Canadian officials blamed misinformation in Haitian social networks for the wave, saying its no easier to qualify for legal residency there than it is in the United States. Haitians with family in Canada may be eligible to stay, as are those who qualify for asylum based in repression or discrimination in their home country. Both are not guaranteed, and involve time-consuming immigration processes.

Multiple disasters after the quake

On Monday night, “I was not in a good spirit,” said Steve Paul, a Haitian-American in Philadelphia councilwoman Helen Gym’s office.

Paul said he sends an uncle in Haiti money every month. “He immediately texted me, ‘It’s going to get worse for me.'”

That uncle is one of thousands of Haitians who depend on money wired from family members who left, some $1.3 billion in 2015 according to the Pew Research Center.

In Haiti, “Folks are thinking, ‘Where is my money going to come from? How am I going to eat?’,” said Paul, who like many Haitians said the country cannot absorb tens of thousands of new residents.
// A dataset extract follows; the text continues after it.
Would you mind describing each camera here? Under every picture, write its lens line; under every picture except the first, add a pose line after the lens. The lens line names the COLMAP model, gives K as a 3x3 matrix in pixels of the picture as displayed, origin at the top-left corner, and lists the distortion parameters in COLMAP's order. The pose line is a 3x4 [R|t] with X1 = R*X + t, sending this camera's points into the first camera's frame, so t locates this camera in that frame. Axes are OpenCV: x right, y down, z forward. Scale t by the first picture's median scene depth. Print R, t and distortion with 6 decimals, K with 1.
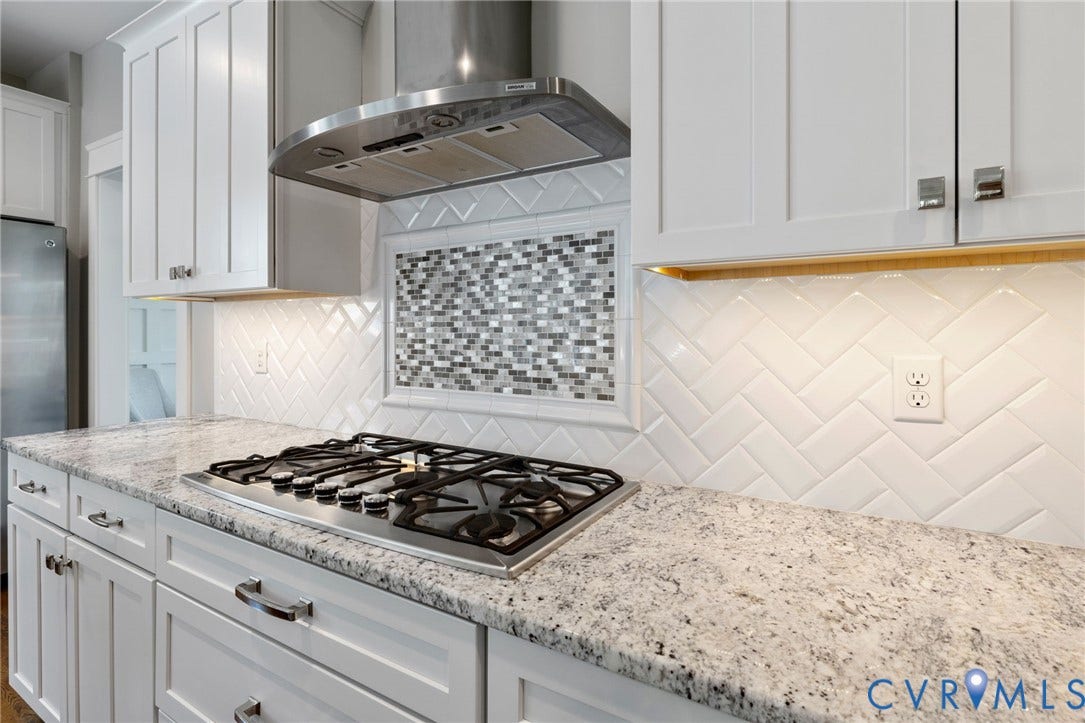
lens RADIAL K [[535.8, 0, 541.9], [0, 535.8, 334.6], [0, 0, 1]] dist [-0.001494, -0.000369]
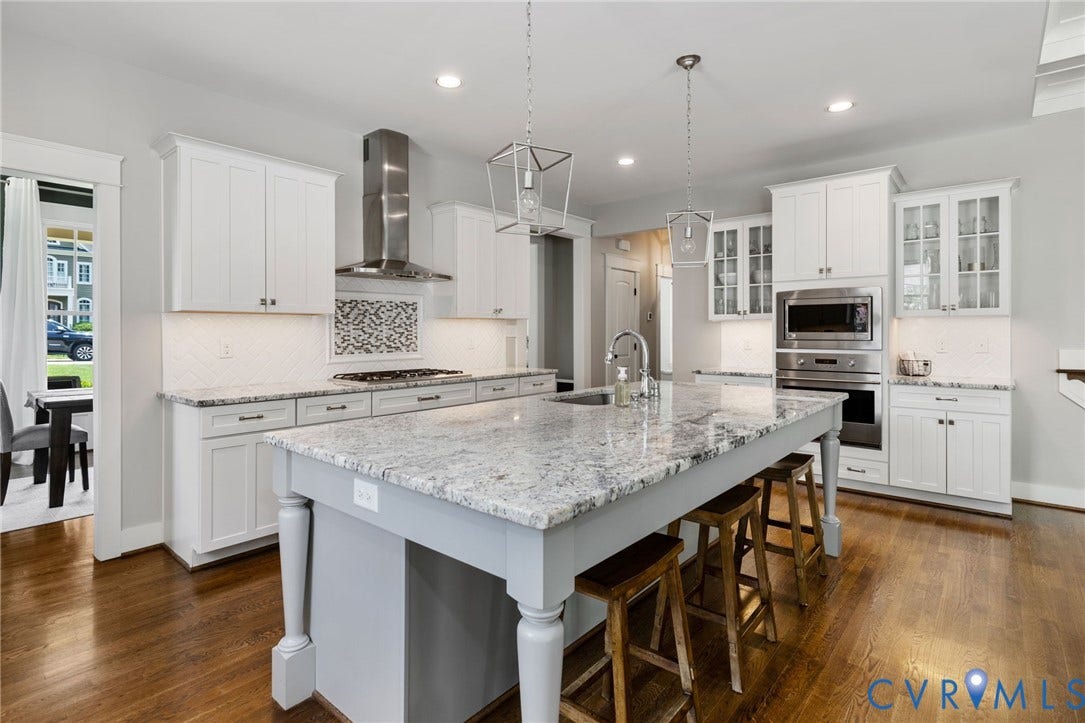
lens RADIAL K [[535.8, 0, 541.9], [0, 535.8, 334.6], [0, 0, 1]] dist [-0.001494, -0.000369]
pose [[0.155420, -0.009822, 0.987800, -2.740435], [0.007147, 0.999936, 0.008818, -0.009639], [-0.987823, 0.005689, 0.155480, -0.293497]]
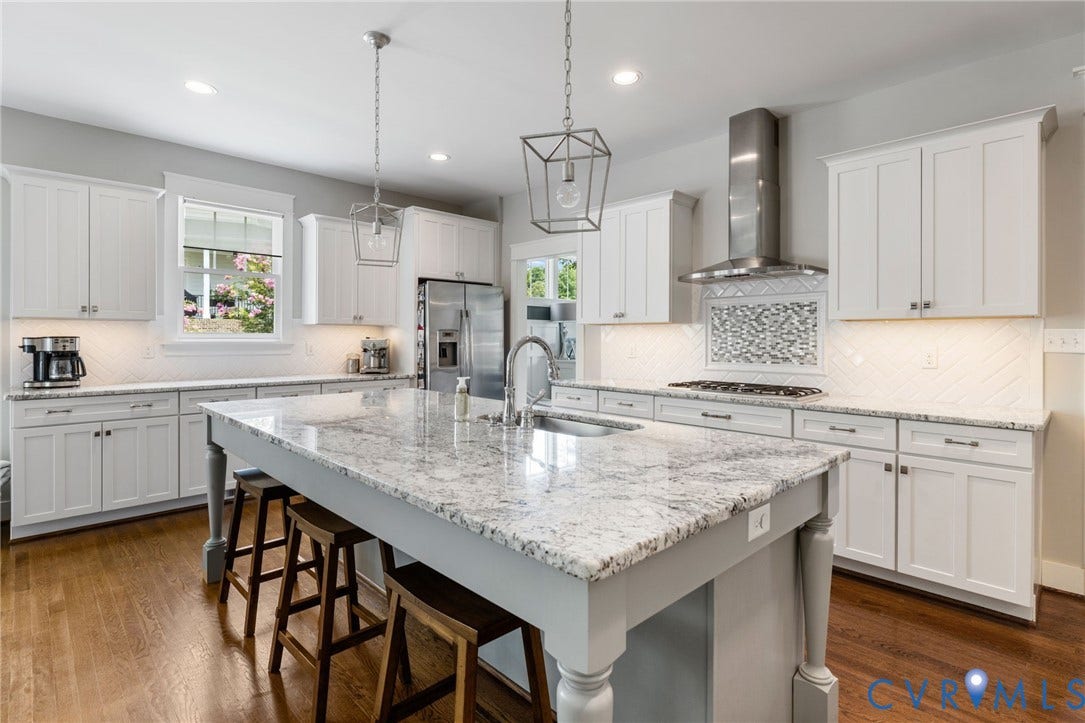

Since the 2010 earthquake, at least two major hurricanes and a cholera outbreak have wreaked havoc on infrastructure and killed many more people.

In its decision to end Haitian TPS — the U.S. Department of Homeland Security did give one reprieve — an extra 18 months to wind down the program. Paul said the community plans to use that time to pressure congress.

“We want our congressional leaders to actually put folks on TPS a path to permanent residency,” he said.

They’re starting Wednesday morning at Philadelphia City Hall.